It doesn't happen much anymore, but in the olden days when someone would find out I was a comic artist they would usually reply with "I love comics! Especially PEANUTS!"
So they would think Comic Strips, which, although sharing similar storytelling are completely different than comic books.
Breaking it down sometimes helps.
Graphic Novels - These are like movies. Usually with a beginning a middle and an end, sometimes with three acts. Characters are introduced, put into situations and there is usually a resolution to those situations.
Comic Books- These are like ongoing TV Shows, they tell you a little bit of a longer story one episode at a time.

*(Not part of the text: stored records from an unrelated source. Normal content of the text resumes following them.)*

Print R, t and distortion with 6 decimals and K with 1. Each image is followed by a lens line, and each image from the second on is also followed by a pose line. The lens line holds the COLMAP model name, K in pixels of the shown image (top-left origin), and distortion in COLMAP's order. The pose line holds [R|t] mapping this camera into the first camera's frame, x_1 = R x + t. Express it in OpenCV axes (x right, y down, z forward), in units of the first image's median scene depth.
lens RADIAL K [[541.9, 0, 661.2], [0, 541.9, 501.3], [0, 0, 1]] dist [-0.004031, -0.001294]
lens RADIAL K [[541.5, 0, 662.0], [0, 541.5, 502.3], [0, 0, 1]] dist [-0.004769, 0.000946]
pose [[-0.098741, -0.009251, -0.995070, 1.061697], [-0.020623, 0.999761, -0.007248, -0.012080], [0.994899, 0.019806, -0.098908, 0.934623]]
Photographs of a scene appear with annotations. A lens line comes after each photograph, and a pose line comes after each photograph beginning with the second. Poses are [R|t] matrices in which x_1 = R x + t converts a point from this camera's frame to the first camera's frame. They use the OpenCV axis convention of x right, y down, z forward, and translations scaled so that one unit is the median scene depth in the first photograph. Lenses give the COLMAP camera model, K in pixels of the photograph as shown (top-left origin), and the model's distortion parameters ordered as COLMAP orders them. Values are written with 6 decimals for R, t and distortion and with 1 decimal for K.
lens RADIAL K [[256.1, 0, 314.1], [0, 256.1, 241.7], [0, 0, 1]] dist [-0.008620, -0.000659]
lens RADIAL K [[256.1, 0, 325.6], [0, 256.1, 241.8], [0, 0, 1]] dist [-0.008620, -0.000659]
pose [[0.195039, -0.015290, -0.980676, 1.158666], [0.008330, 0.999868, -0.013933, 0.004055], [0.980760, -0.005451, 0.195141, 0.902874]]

They may never have a resolution because they are ongoing.
Comic Strips- These are like stand up comedians because (for the most part) they come in, tell you a joke and walk away.
I don't read comic strips-- mostly because the digital edition of my newspaper doesn't include them and I can't be bothered to hunt any down. I'm sure there are good, maybe even great, comic strips being produced today but I don't know what they are.
Ones I would recommend though are now being collected in complete editions.
1 - The Complete Calvin and Hobbes -- @ $50 on Amazon. C&H is possibly the greatest comic strip of all time, although I know a lot of Terry and the Pirates fans would argue with that.
2- Bloom County The Complete Library -- @$60 on Amazon. Bloom County is a close second. I LOVED This strip through high school as it was published showing a full week's worth in the back of Worcester Magazine and it was the only reason I grabbed WM every week.
The strip doesn't hold up quite as well as Calvin because it often gets very political which makes it dated.
3- THE COMPLETE DICK TRACY -- several hardcover volumes @$30 each. If you've never read DICK TRACY during World War II you are really missing out. I have the set that runs from 1941 - 1950 and creator Chester Gould was really on his game during these.
4- THE COMPLETE PEANUTS - several hardcover volumes @$30 each. The early Peanuts are really good and the early 60s is the golden age for Charlie Brown and company.
5- TERRY AND THE PIRATES - several hardcover volumes just like the two above. Terry and the Pirates is an adventure strip with some great characters done by a great cartoonist named Milt Caniff. Well worth checking out.